Once the need for food is taken care of, desires grab our attention. Having a desire does not by itself make us self-centered. It is virtually impossible to be desire free. Going from fulfilling our personal whims and fancies to spreading happiness by considering the wishes and desires of others dilute the power of desire to keep us trapped in our sense of individuality. Trying to experience something over and beyond our basic survival needs can either be liberating or extremely confining. If those experiences are limited to the mind and the senses, it confines us to body consciousness. The body then becomes like a temporary oasis in the middle of an endless desert, life energy in the body becomes subservient to the mind. If that aspiration to experience extends beyond the confines of our individual self, the physical body becomes like a tiny seed in a forest full of trees. Just as a forest has no defined boundary wall made of brick and mortar, our skin ceases to be a barrier to our awareness.

The power to rule over others can be highly intoxicating. The mind is drunk on this power and we freely oblige.
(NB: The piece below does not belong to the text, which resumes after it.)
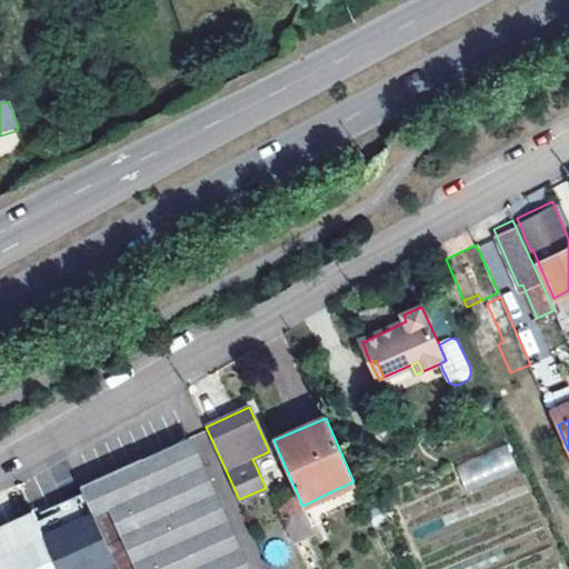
[(246,568),(189,437),(82,485),(85,491),(97,519),(109,513),(133,568),(246,568)]
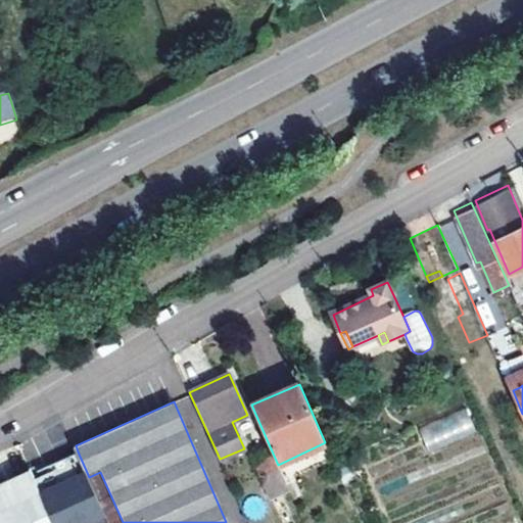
[(469,412),(420,424),(426,448),(475,436),(469,412)]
Just as we learn from the company we keep, we surreptitiously mimic the mind’s behavior and attempt to exert our self-proclaimed authority over others. However, true power comes when we are able to be masters of our own mind and hold our tendency to impose upon others in check. When our mind starts to listen to us, the whole world will then pay attention to what we speak. This is true soft power, it is beneficial to the world and importantly inflicts no harm in the process to ourselves or others. Sustaining the intensity of this inner power requires selfless love. However, when our hunger for power leaks into the world, love is sheltered and only caters to our individual self. When this strength is retained within and the mind falls under its control, love freely escapes into the wider world. The energy of this unconditional love elevates us towards a higher plane of existence that does not depend on physical comforts. Love that is sheltered to our individual self, in comparison, brings us back to the basic needs of food, shelter and primal desires.

When we are able to unshackle ourselves from the need for excessive physical comforts, satiating desires and the need for power the “chase” is over. There is no further need to chase time into the past or the future. Just as the sound of an alarm in the morning changes our state of awareness from sleep to the waking state, time functions as an alarm that goes off every second, try to awaken us from the external dream to the internal reality. However, we fail to heed this alarm until it is too late. By “listening” to time every moment, we automatically stop listening to the mind which speaks from the past and talks about the future. Nature and the world around us and converses in the present tense. Our listening power is greatly enhanced by paying heed to the quality of the present moment.